How to stay calm when you don’t feel it using NLP

Do you know people who calmly swan around life without anything bothering them? Child meltdowns just seem to go over their heads. They bounce through a busy day with lightness and humour. Annoying aren’t they? Staying calm when you don’t feel it is an art, and the good news is that, using some techniques from Neuro Linguistic Programming (NLP), you too can learn this art of serene calmness, whatever the situation. These are my top tips that delegates and clients report work best and are easy to remember:



In stressful or emotional situations we often try to take some action (in the hope that it will help) when we are not in a good state to take action – this rarely works well. If you are in a situation where your emotional buttons have been hit, be it upset, frustration or stress, before you do anything think about how you can get yourself calm. This involves removing yourself from the emotional situation and taking some deep breaths and maybe even a little cry. It’s amazing how quickly your clear thinking begins to return and you can reengage in a much better way. At home everyone can have a code word for ‘I need a few minutes’. In my family we use ‘Time out needed’ or the T time out sign. It’s a signal for ‘I’m OK just having a moment, no need to follow me, I’ll be back shortly’. When we return people are not allowed to make a fuss or ask what it’s all about, if we want help or to talk about it we will say so. If you are in a situation where you can’t escape, you’re the only one with the children for example, do it at the first reasonable opportunity.
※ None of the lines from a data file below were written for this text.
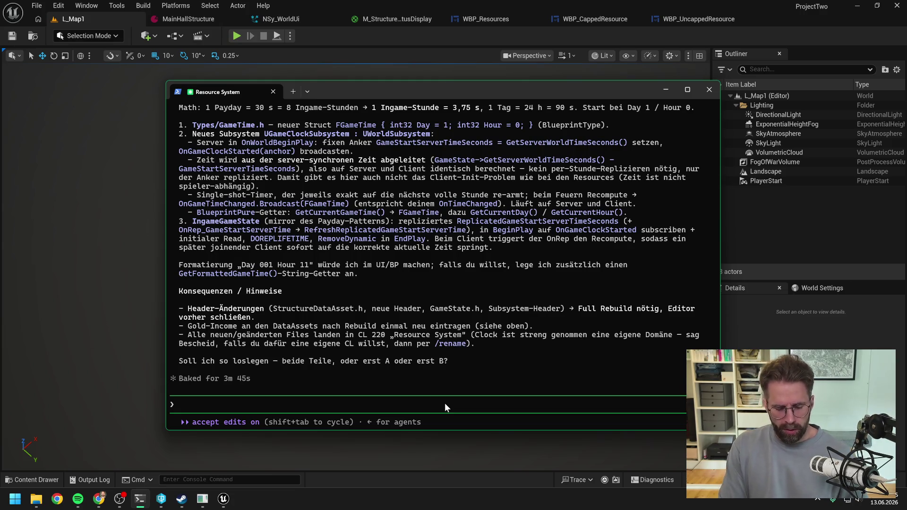
- Draft 'Zur Payday Mechanik': Gold arrives all at once on payday, Wood ticks per structure
{"action": "type", "text": "Zum P"}
{"action": "key", "text": "BackSpace"}
{"action": "key", "text": "BackSpace"}
{"action": "key", "text": "BackSpace"}
{"action": "type", "text": "r"}
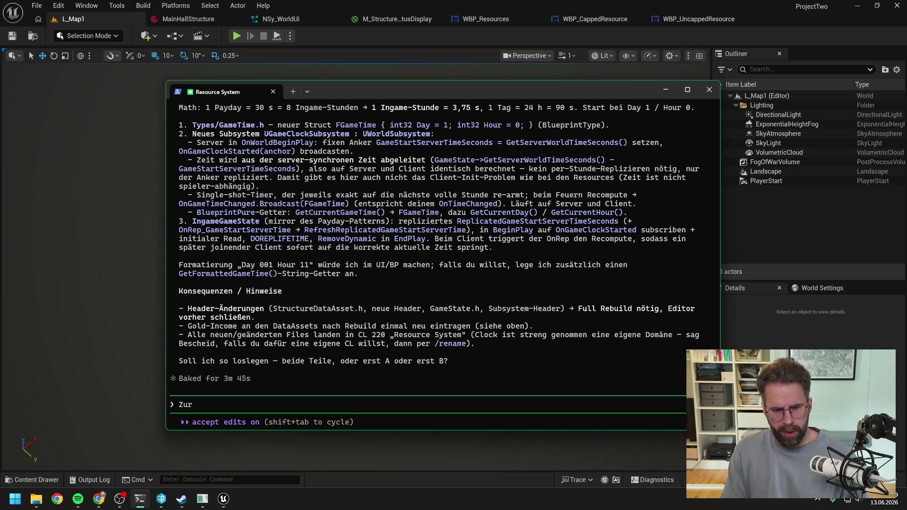
{"action": "type", "text": " Payday Mechanik: "}
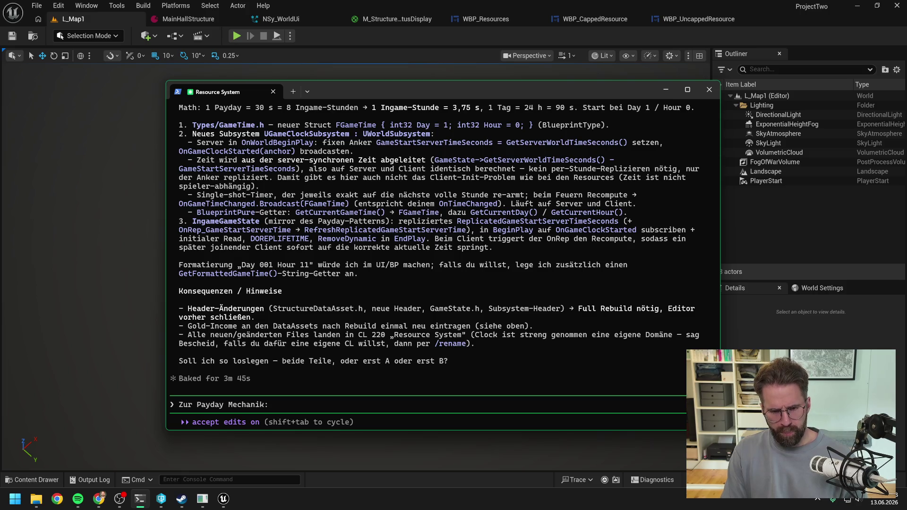
{"action": "type", "text": "G"}
{"action": "key", "text": "BackSpace"}
{"action": "type", "text": "D"}
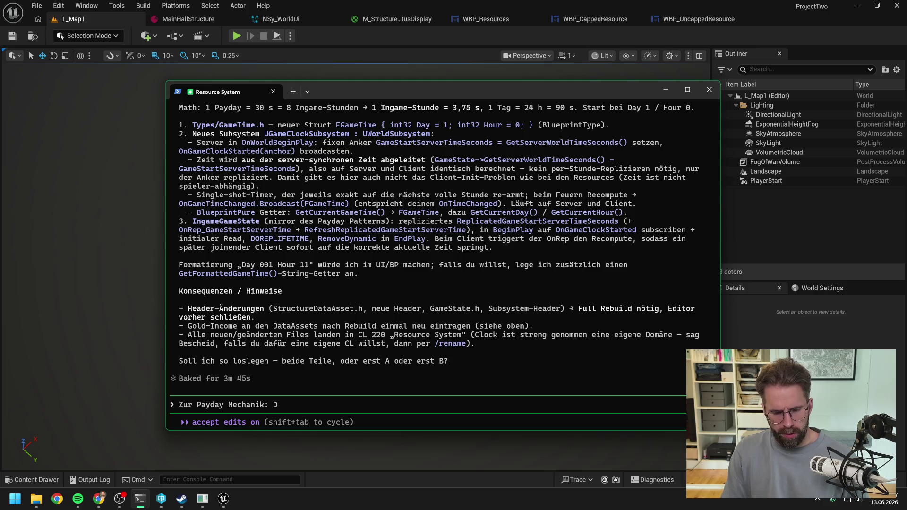
{"action": "type", "text": "Gold"}
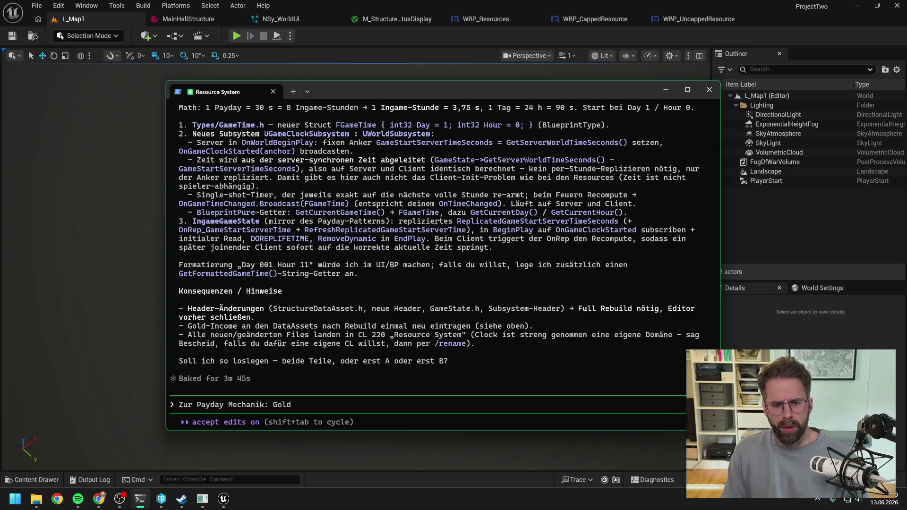
{"action": "type", "text": " hat"}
Holding it all together is counterproductive when it comes to emotions. If we hold our emotions in, our body just stores them all up which keeps the emotional pressure cooker building and then we explode at the smallest thing. To keep yourself emotionally healthy let out your emotions. I’m not suggesting walking down the high street exclaiming what a rubbish day you are having or crying randomly at work. Find an appropriate way, as quickly as you can, to let the emotions come out. Too many of us are afraid of emotions and we shouldn’t be, they are totally natural. The obvious way to do it is just to find some private space to cry, shout or breathe it out but another good way to let your emotions out is exercise. The breathing patterns and physical exertion helps to regulate them, plus when you’re hot an sweaty a few tears don’t look like anything. Boxing, tennis and squash are all really good for letting go of frustration and built up agitation.


When you are emotional you are not always at your best and we often end up offloading our emotional frustrations onto other people by blaming them. Instead learn to say how you are feeling and take responsibility for your feelings rather than attribute them to someone or something else. Instead of saying ‘You are winding me up’, say ‘I’m feeling really wound up right now, could you give me a bit of space/ unload the dishwasher/ have a quiet 5 mins’. You own the feeling but also ask for what you need from the other person. This will not only keep you calm, it will also revolutionise your relationships!